• **TASK ITEM**:
Write the next part of the passage on arrests and the right to bail, starting right after its last sentence.

• **GIVEN PASSAGE**:
--------------------
Arrest of migrants during lockdown:
- For example, in 2020 during the sudden promulgation of the lockdown, the migrant’s homeward march in large numbers was treated often as an offence under Section 188 “as disobedience to an order lawfully promulgated”.
- In Tamil Nadu alone, more than 3 lakh homeward marchers were arrested and put in jails and improvised custodial centres till the Supreme Court took suo moto cognisance of the Marchers’ Petitions and passed an order for their release on June 9, 2020.
- This was possible because the police appear to have relied upon the First Schedule to CrPC that continues to list section 188 offences as cognisable.
- The story of indiscriminate arrest continues even thereafter. A recent report found that between 2011-2021 as many as 5, 202 alleged “militants” were arrested in Assam, out of which only 2,606 have been chargesheeted and only one convicted so far.
Right to bail:
- Third, the arrestee’s right to bail is a safety valve that ensures the arrested person a hearing before a judicial agency that goes into the justifications of the executive action.
- But the prevailing criminal justice system which assumes every arrestee to be aware and able to, first, seek bail before the appropriate court, and second, satisfy the conditions for its grant is more mythical than real.
- As a consequence for a majority of arrestees, “jail and not bail” becomes the rule leading to fresh under-trials to the already overcrowded prisons.
- This condition is further compounded by the bail court’s feigning ignorance of the statutory presumption of special right to bail in favour of the “indigent” arrestees under section 436(1)(b) proviso introduced in 2005 and the Supreme court ruling in Moti Ram Vs. State of M.P. (1978) that recognised personal bond in lieu of surety bail.
- Thus, the reality of the operations of the right to bail is that even for those arrestees who are in a position to seek bail and satisfy the conditions, the primary courts show a reluctance in matters of grant of bail.
--------------------
• **RECORDED DATA**:
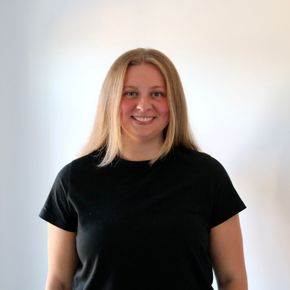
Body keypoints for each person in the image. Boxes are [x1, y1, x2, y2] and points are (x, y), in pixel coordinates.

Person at [39, 48, 248, 290]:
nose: (143, 105)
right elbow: (59, 282)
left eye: (157, 94)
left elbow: (233, 279)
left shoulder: (208, 176)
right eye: (131, 93)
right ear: (111, 101)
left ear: (173, 103)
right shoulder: (73, 180)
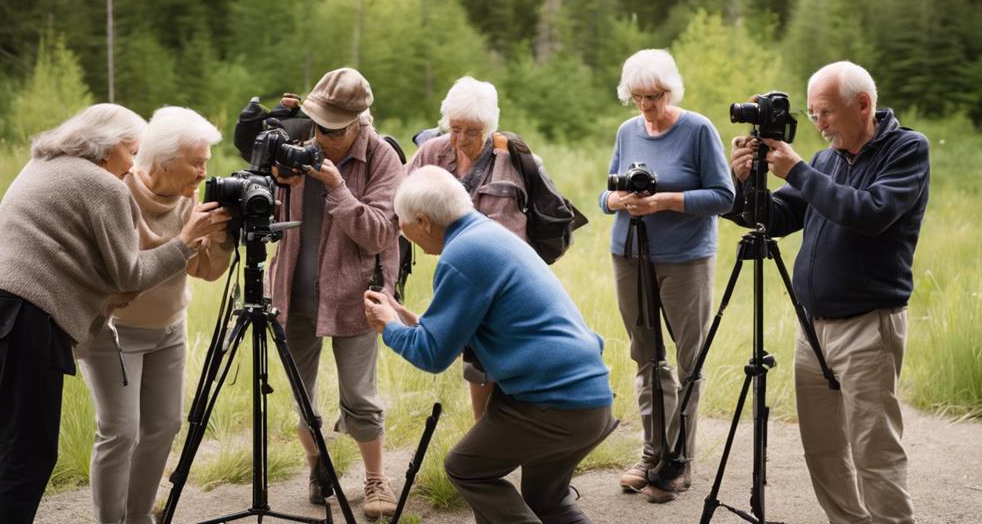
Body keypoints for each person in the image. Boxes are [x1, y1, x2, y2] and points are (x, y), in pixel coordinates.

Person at [0, 104, 227, 524]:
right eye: (131, 152)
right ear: (107, 149)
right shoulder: (103, 185)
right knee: (30, 456)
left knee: (17, 448)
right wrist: (186, 241)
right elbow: (129, 274)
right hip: (28, 316)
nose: (133, 166)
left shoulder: (43, 166)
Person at [728, 61, 929, 524]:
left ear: (863, 105)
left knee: (873, 450)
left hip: (867, 325)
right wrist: (745, 184)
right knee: (822, 449)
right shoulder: (826, 160)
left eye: (824, 114)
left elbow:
--------------------
• **REPLY**:
Recent Supreme Court judgement:
- In response to the President’s noble call, a two-judge bench of the SC comprising Justice Sanjay Kishan Kaul and Justice Abhay S Oka in Sonadhar Vs. State of Chattisgarh, where a large number of undertrials continued to languish in prisons because of their inability to fulfil the bail conditions even after securing bail, has passed this order:
- Each jail authority would be required to convey to the State Government the data in this behalf and the State Government would then have to send it to NALSA so that a scheme can be worked out. Assistance would have to be provided seeking verification of the terms of bail in such cases.
Prison Lok Adalat:
- In late the 1990s, due to the Delhi University Legal Aid Clinic’s extension to the Prisoner’s Legal Services, a unique opportunity to secure the expeditious release of undertrial prisoners through the Prison Lok Adalat was started.
- The law student volunteers would visit the Tihar Prison on appointed days and select the fit cases of petty-offence undertrials, who have been in the prison for a considerable period and explain to them that their confession of guilt would lead to their expeditious release, almost instantly.
- A majority of the poor and resourceless undertrials agreed to a bargained acquittal.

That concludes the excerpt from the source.